_Your goal_
For the data below, transcribe the part that opens with the line containing "13. Pct. 2-02-2-031." and closes with the line containing "Dawn Beckley, Gifted", exactly and with no pictures.

_Task data_
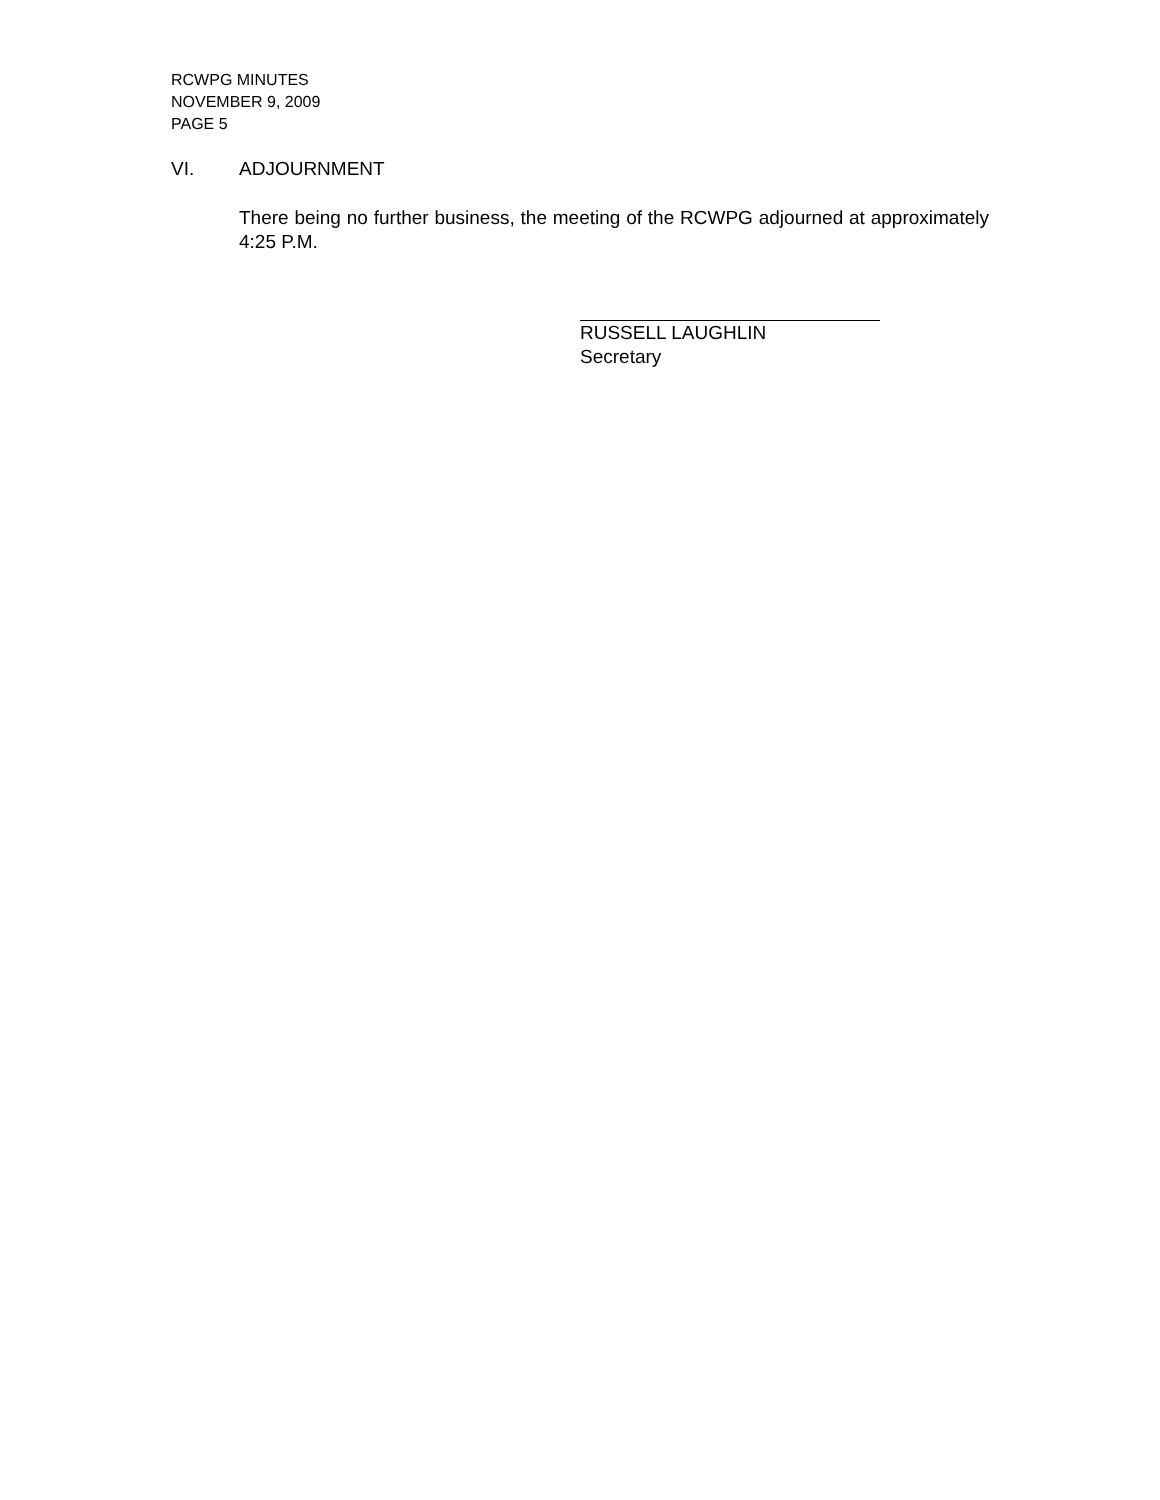RCWPG MINUTES
NOVEMBER 9, 2009
PAGE 5
VI. ADJOURNMENT
There being no further business, the meeting of the RCWPG adjourned at approximately 4:25 P.M.
RUSSELL LAUGHLIN
Secretary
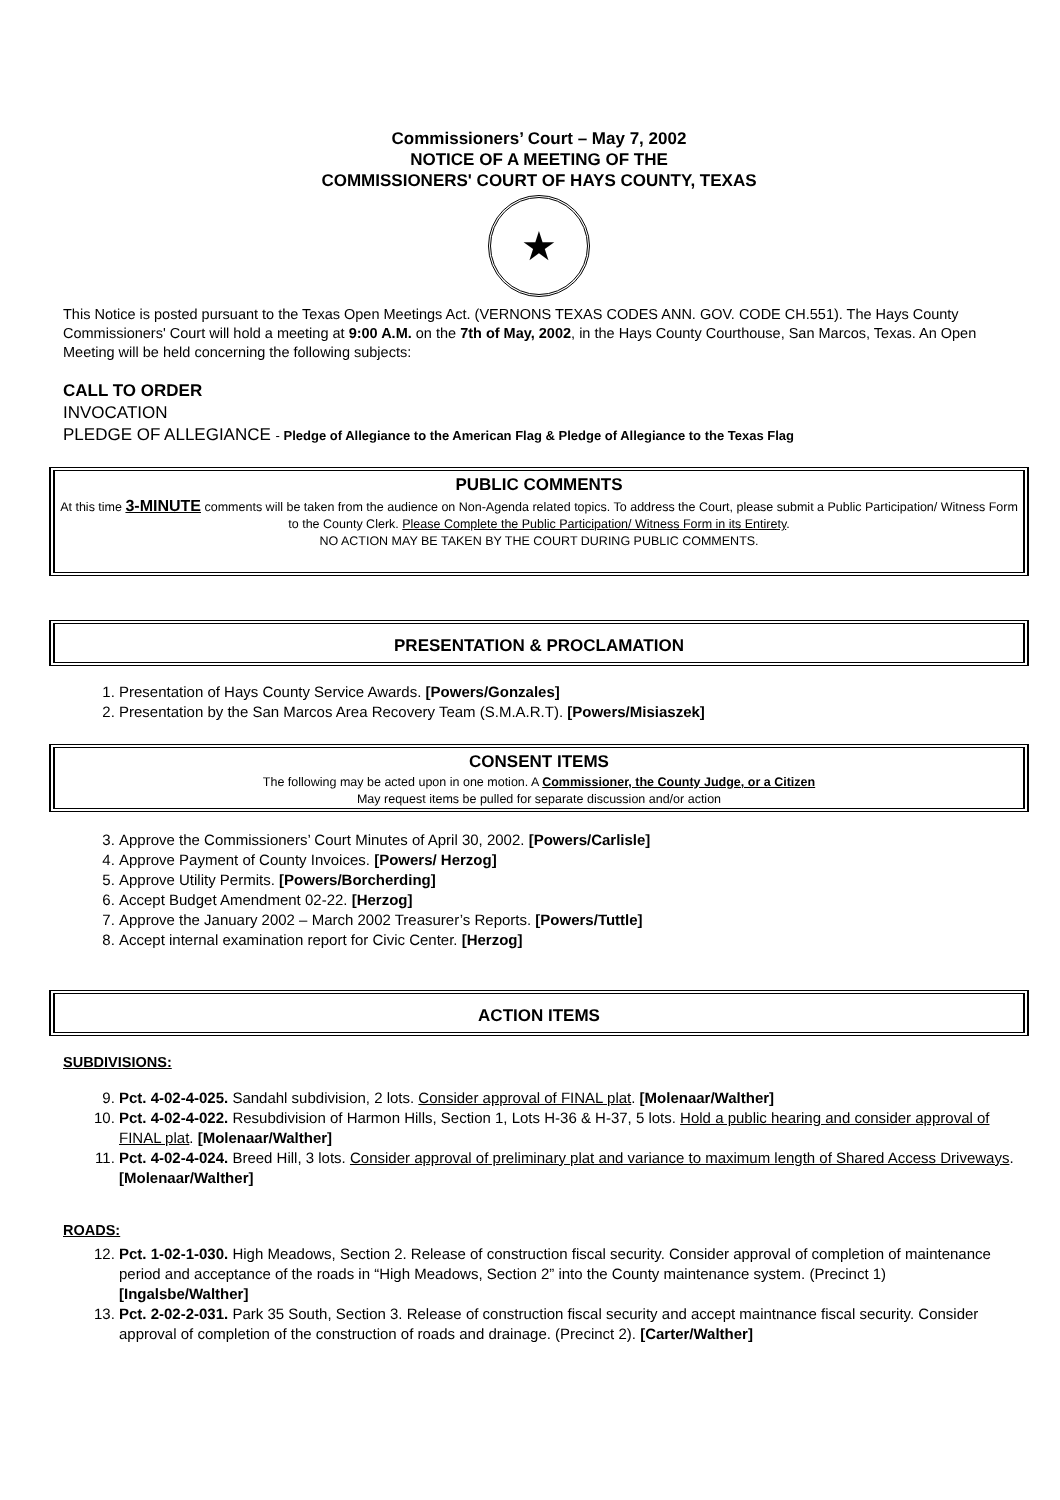Commissioners’ Court – May 7, 2002
NOTICE OF A MEETING OF THE
COMMISSIONERS' COURT OF HAYS COUNTY, TEXAS
★
This Notice is posted pursuant to the Texas Open Meetings Act. (VERNONS TEXAS CODES ANN. GOV. CODE CH.551). The Hays County Commissioners' Court will hold a meeting at 9:00 A.M. on the 7th of May, 2002, in the Hays County Courthouse, San Marcos, Texas. An Open Meeting will be held concerning the following subjects:
CALL TO ORDER
INVOCATION
PLEDGE OF ALLEGIANCE - Pledge of Allegiance to the American Flag & Pledge of Allegiance to the Texas Flag
PUBLIC COMMENTS
At this time 3-MINUTE comments will be taken from the audience on Non-Agenda related topics. To address the Court, please submit a Public Participation/ Witness Form to the County Clerk. Please Complete the Public Participation/ Witness Form in its Entirety.
NO ACTION MAY BE TAKEN BY THE COURT DURING PUBLIC COMMENTS.
PRESENTATION & PROCLAMATION
1. Presentation of Hays County Service Awards. [Powers/Gonzales]
2. Presentation by the San Marcos Area Recovery Team (S.M.A.R.T). [Powers/Misiaszek]
CONSENT ITEMS
The following may be acted upon in one motion. A Commissioner, the County Judge, or a Citizen
May request items be pulled for separate discussion and/or action
3. Approve the Commissioners’ Court Minutes of April 30, 2002. [Powers/Carlisle]
4. Approve Payment of County Invoices. [Powers/ Herzog]
5. Approve Utility Permits. [Powers/Borcherding]
6. Accept Budget Amendment 02-22. [Herzog]
7. Approve the January 2002 – March 2002 Treasurer’s Reports. [Powers/Tuttle]
8. Accept internal examination report for Civic Center. [Herzog]
ACTION ITEMS
SUBDIVISIONS:
9. Pct. 4-02-4-025. Sandahl subdivision, 2 lots. Consider approval of FINAL plat. [Molenaar/Walther]
10. Pct. 4-02-4-022. Resubdivision of Harmon Hills, Section 1, Lots H-36 & H-37, 5 lots. Hold a public hearing and consider approval of FINAL plat. [Molenaar/Walther]
11. Pct. 4-02-4-024. Breed Hill, 3 lots. Consider approval of preliminary plat and variance to maximum length of Shared Access Driveways. [Molenaar/Walther]
ROADS:
12. Pct. 1-02-1-030. High Meadows, Section 2. Release of construction fiscal security. Consider approval of completion of maintenance period and acceptance of the roads in “High Meadows, Section 2” into the County maintenance system. (Precinct 1) [Ingalsbe/Walther]
13. Pct. 2-02-2-031. Park 35 South, Section 3. Release of construction fiscal security and accept maintnance fiscal security. Consider approval of completion of the construction of roads and drainage. (Precinct 2). [Carter/Walther]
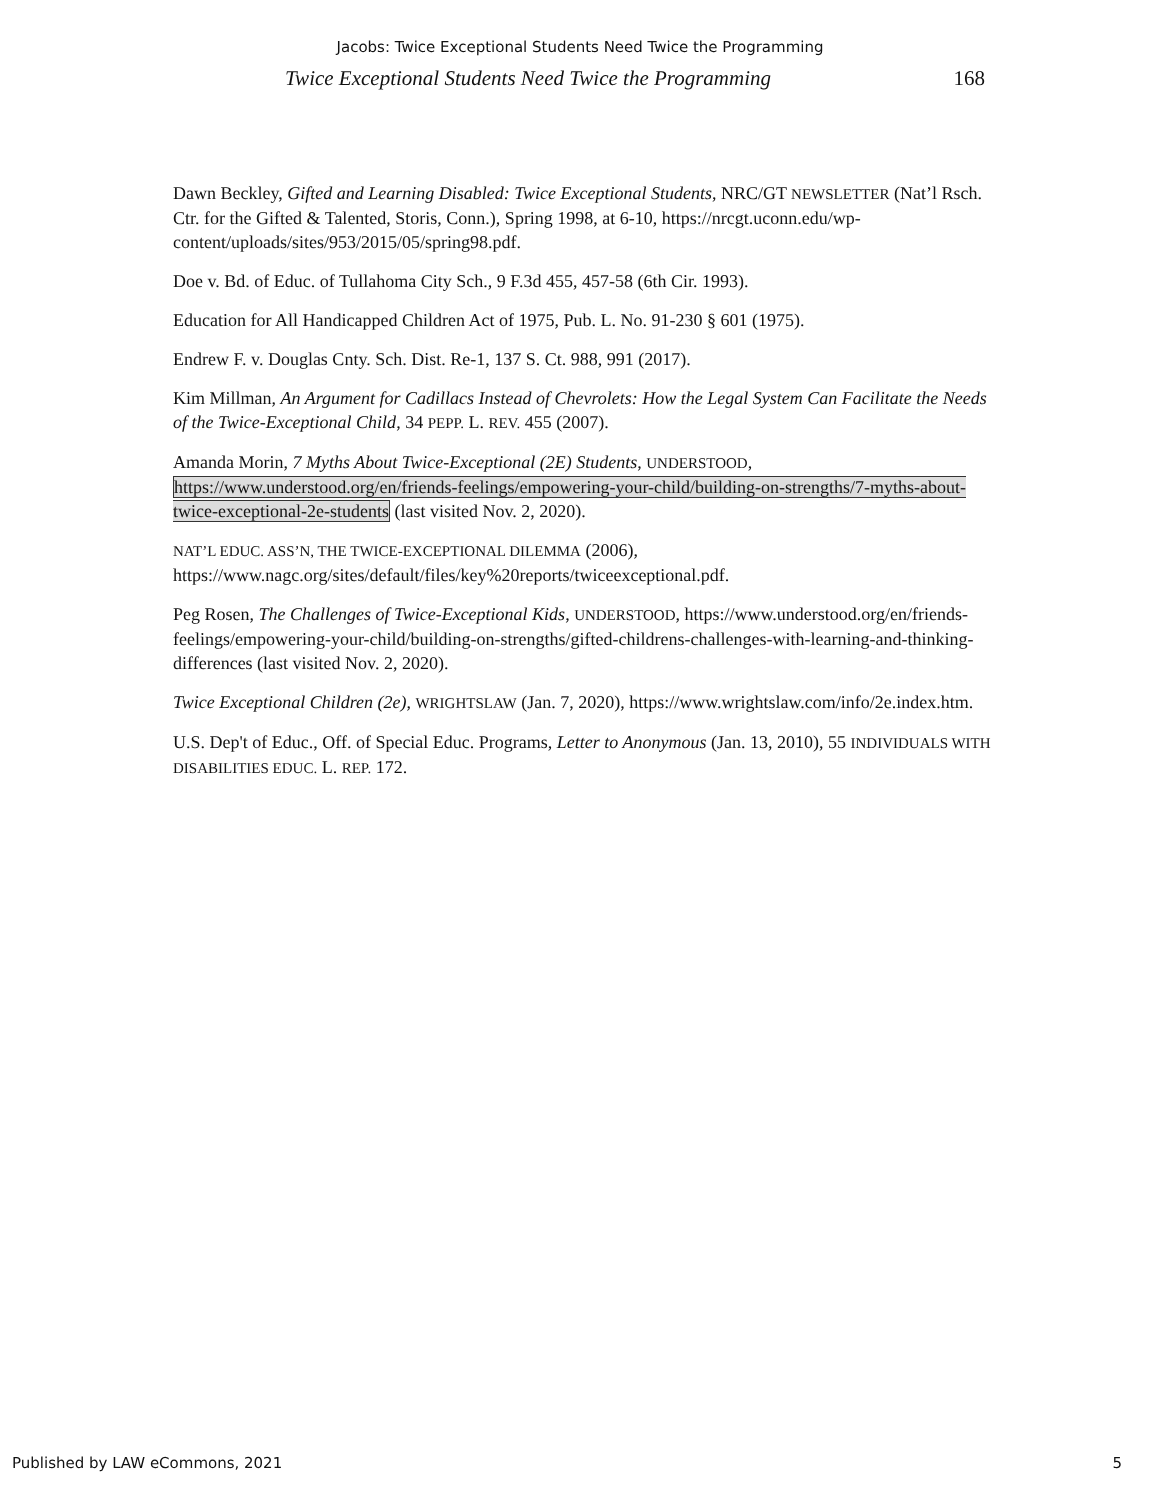Jacobs: Twice Exceptional Students Need Twice the Programming
Twice Exceptional Students Need Twice the Programming 168
Dawn Beckley, Gifted and Learning Disabled: Twice Exceptional Students, NRC/GT NEWSLETTER (Nat’l Rsch. Ctr. for the Gifted & Talented, Storis, Conn.), Spring 1998, at 6-10, https://nrcgt.uconn.edu/wp-content/uploads/sites/953/2015/05/spring98.pdf.
Doe v. Bd. of Educ. of Tullahoma City Sch., 9 F.3d 455, 457-58 (6th Cir. 1993).
Education for All Handicapped Children Act of 1975, Pub. L. No. 91-230 § 601 (1975).
Endrew F. v. Douglas Cnty. Sch. Dist. Re-1, 137 S. Ct. 988, 991 (2017).
Kim Millman, An Argument for Cadillacs Instead of Chevrolets: How the Legal System Can Facilitate the Needs of the Twice-Exceptional Child, 34 PEPP. L. REV. 455 (2007).
Amanda Morin, 7 Myths About Twice-Exceptional (2E) Students, UNDERSTOOD, https://www.understood.org/en/friends-feelings/empowering-your-child/building-on-strengths/7-myths-about-twice-exceptional-2e-students (last visited Nov. 2, 2020).
NAT’L EDUC. ASS’N, THE TWICE-EXCEPTIONAL DILEMMA (2006), https://www.nagc.org/sites/default/files/key%20reports/twiceexceptional.pdf.
Peg Rosen, The Challenges of Twice-Exceptional Kids, UNDERSTOOD, https://www.understood.org/en/friends-feelings/empowering-your-child/building-on-strengths/gifted-childrens-challenges-with-learning-and-thinking-differences (last visited Nov. 2, 2020).
Twice Exceptional Children (2e), WRIGHTSLAW (Jan. 7, 2020), https://www.wrightslaw.com/info/2e.index.htm.
U.S. Dep't of Educ., Off. of Special Educ. Programs, Letter to Anonymous (Jan. 13, 2010), 55 INDIVIDUALS WITH DISABILITIES EDUC. L. REP. 172.
Published by LAW eCommons, 2021 5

_Output for this task_
13. Pct. 2-02-2-031. Park 35 South, Section 3. Release of construction fiscal security and accept maintnance fiscal security. Consider approval of completion of the construction of roads and drainage. (Precinct 2). [Carter/Walther]
Jacobs: Twice Exceptional Students Need Twice the Programming
Twice Exceptional Students Need Twice the Programming 168
Dawn Beckley, Gifted and Learning Disabled: Twice Exceptional Students, NRC/GT NEWSLETTER (Nat’l Rsch. Ctr. for the Gifted & Talented, Storis, Conn.), Spring 1998, at 6-10, https://nrcgt.uconn.edu/wp-content/uploads/sites/953/2015/05/spring98.pdf.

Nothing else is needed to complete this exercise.